(Saved entries)

────────────────────

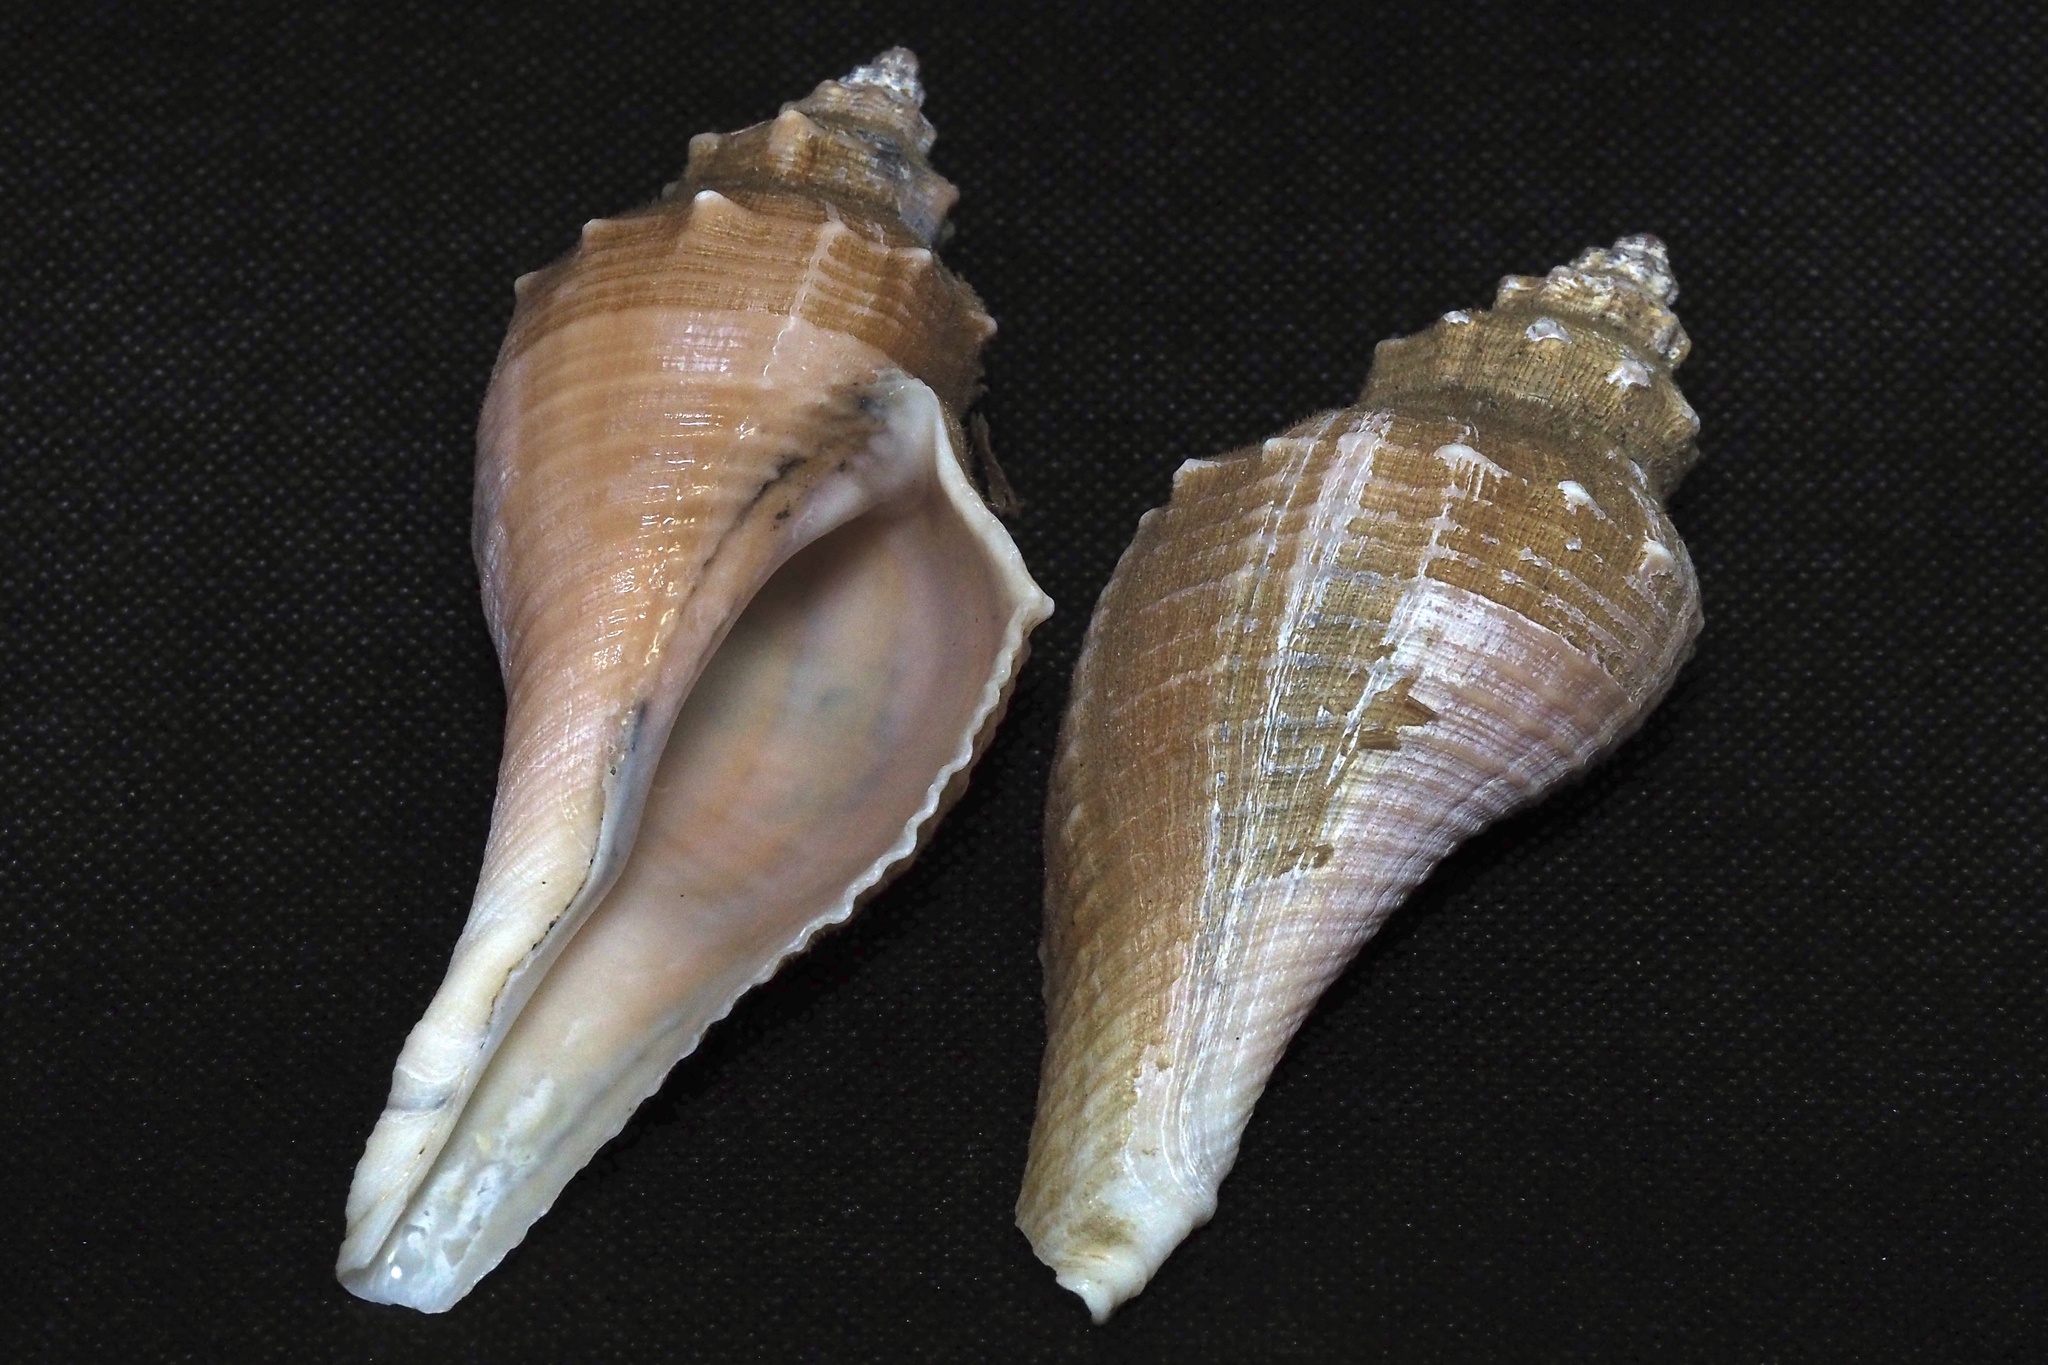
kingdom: Animalia
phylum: Mollusca
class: Gastropoda
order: Neogastropoda
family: Melongenidae
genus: Hemifusus
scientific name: Hemifusus tuba
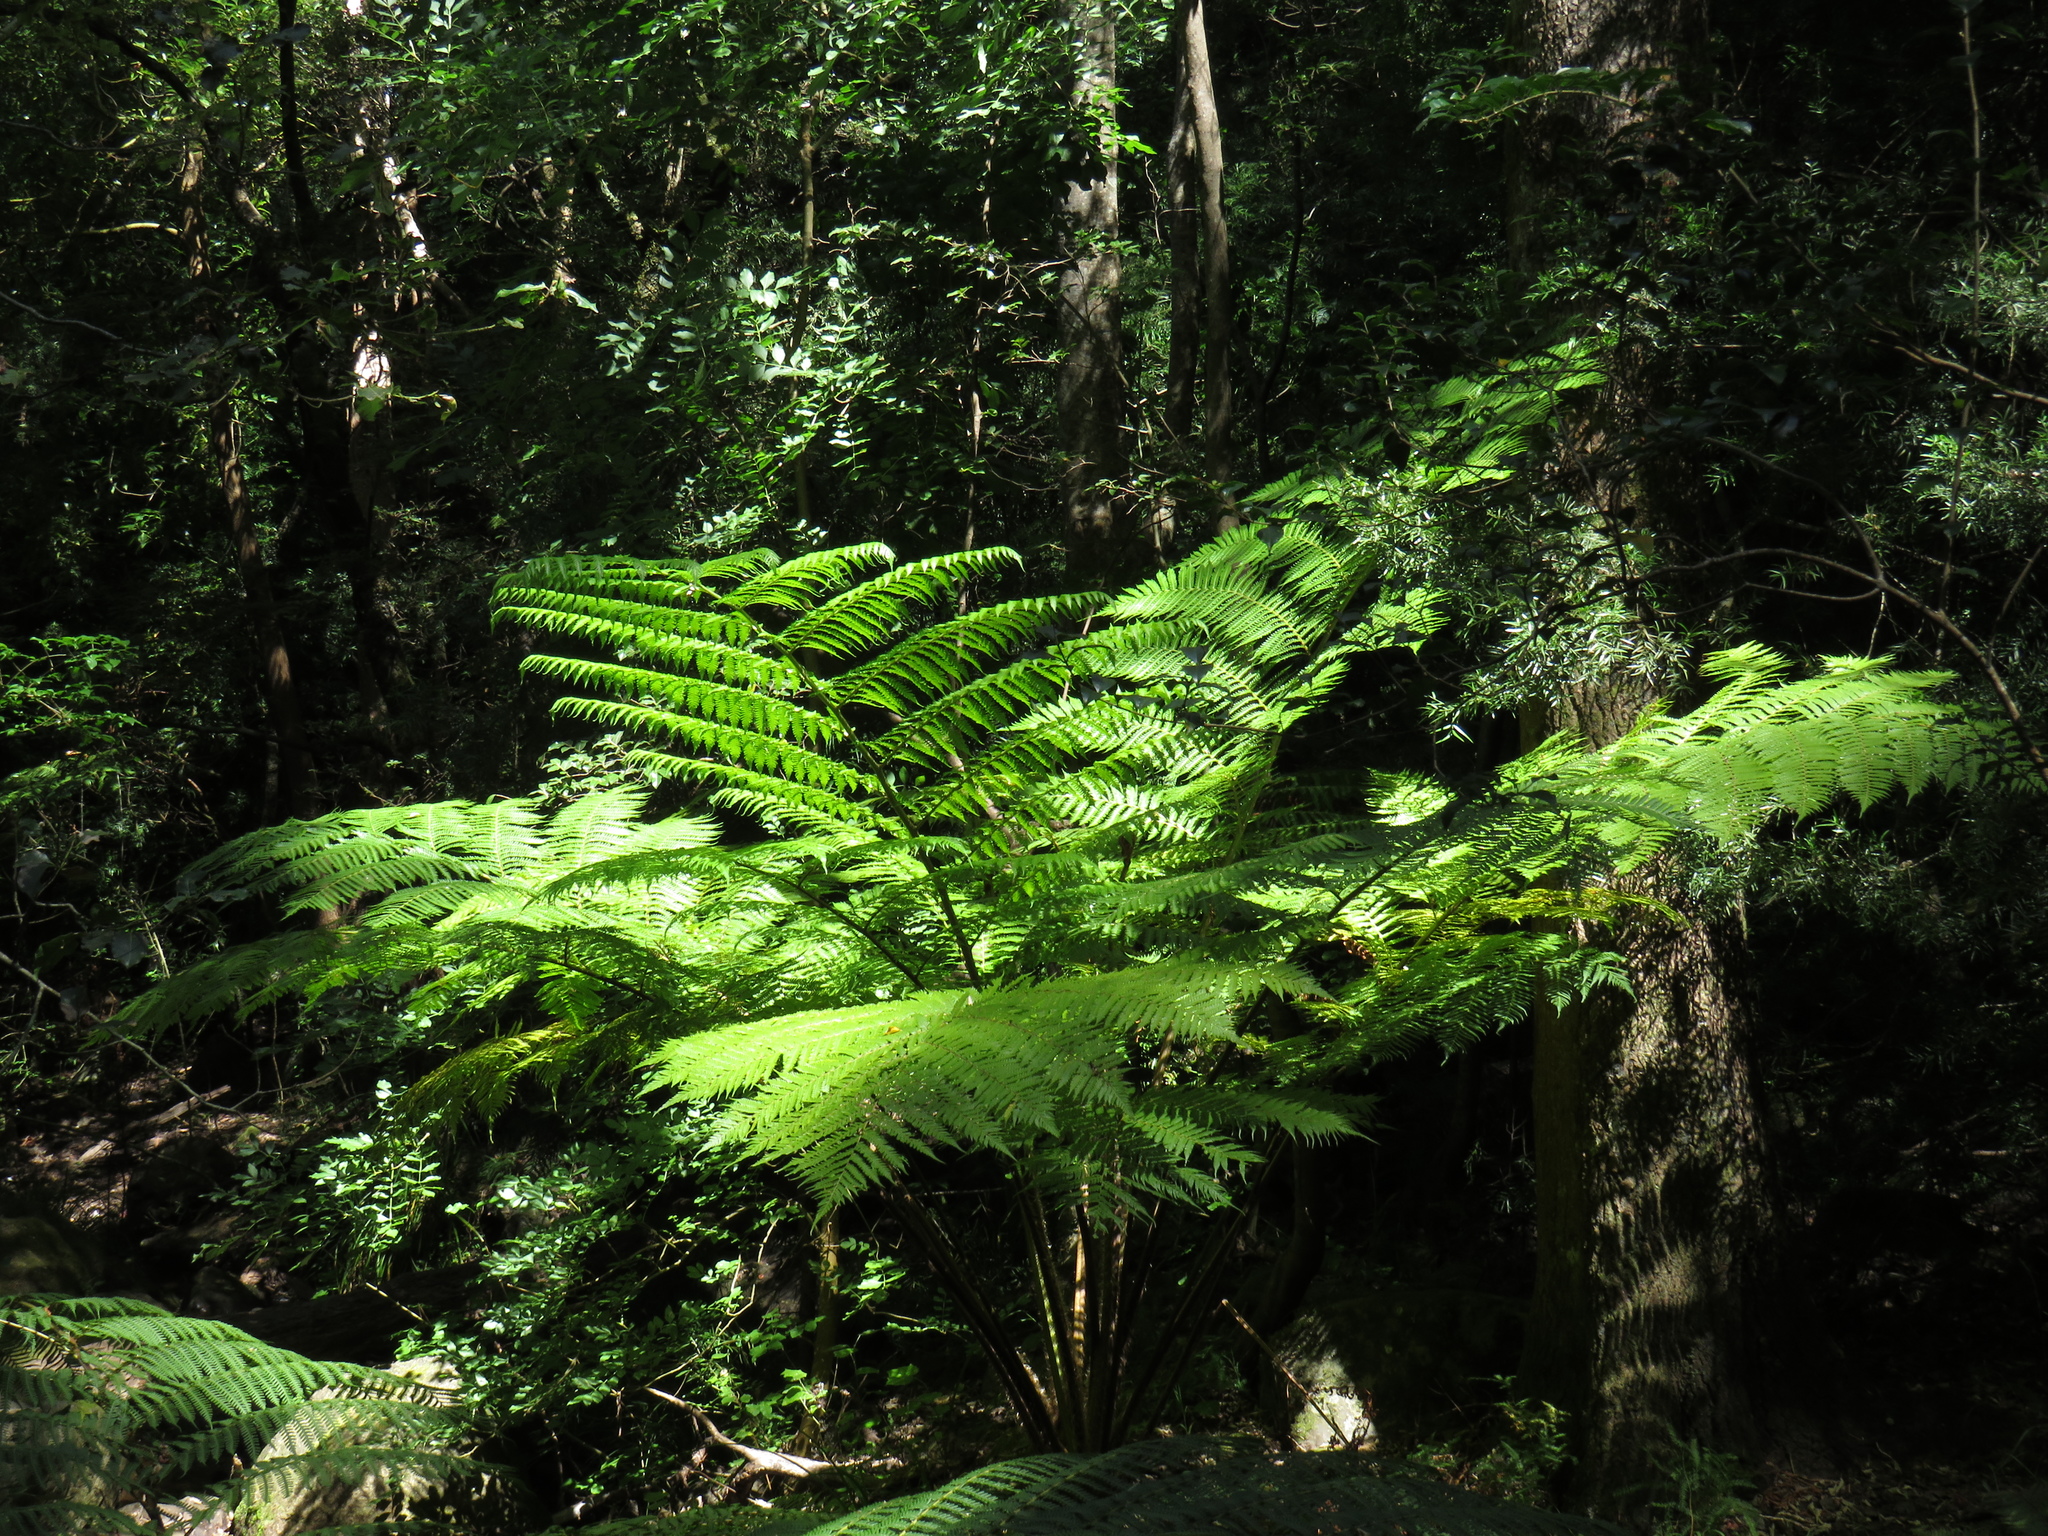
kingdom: Plantae
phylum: Tracheophyta
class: Polypodiopsida
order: Cyatheales
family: Cyatheaceae
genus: Sphaeropteris
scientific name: Sphaeropteris cooperi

────────────────────

» **EXERCISE BRIEF**
Retype the lines of every entry above word for word, leaving out the pictures.

» **EXPECTED OUTPUT**
kingdom: Animalia
phylum: Mollusca
class: Gastropoda
order: Neogastropoda
family: Melongenidae
genus: Hemifusus
scientific name: Hemifusus tuba
kingdom: Plantae
phylum: Tracheophyta
class: Polypodiopsida
order: Cyatheales
family: Cyatheaceae
genus: Sphaeropteris
scientific name: Sphaeropteris cooperi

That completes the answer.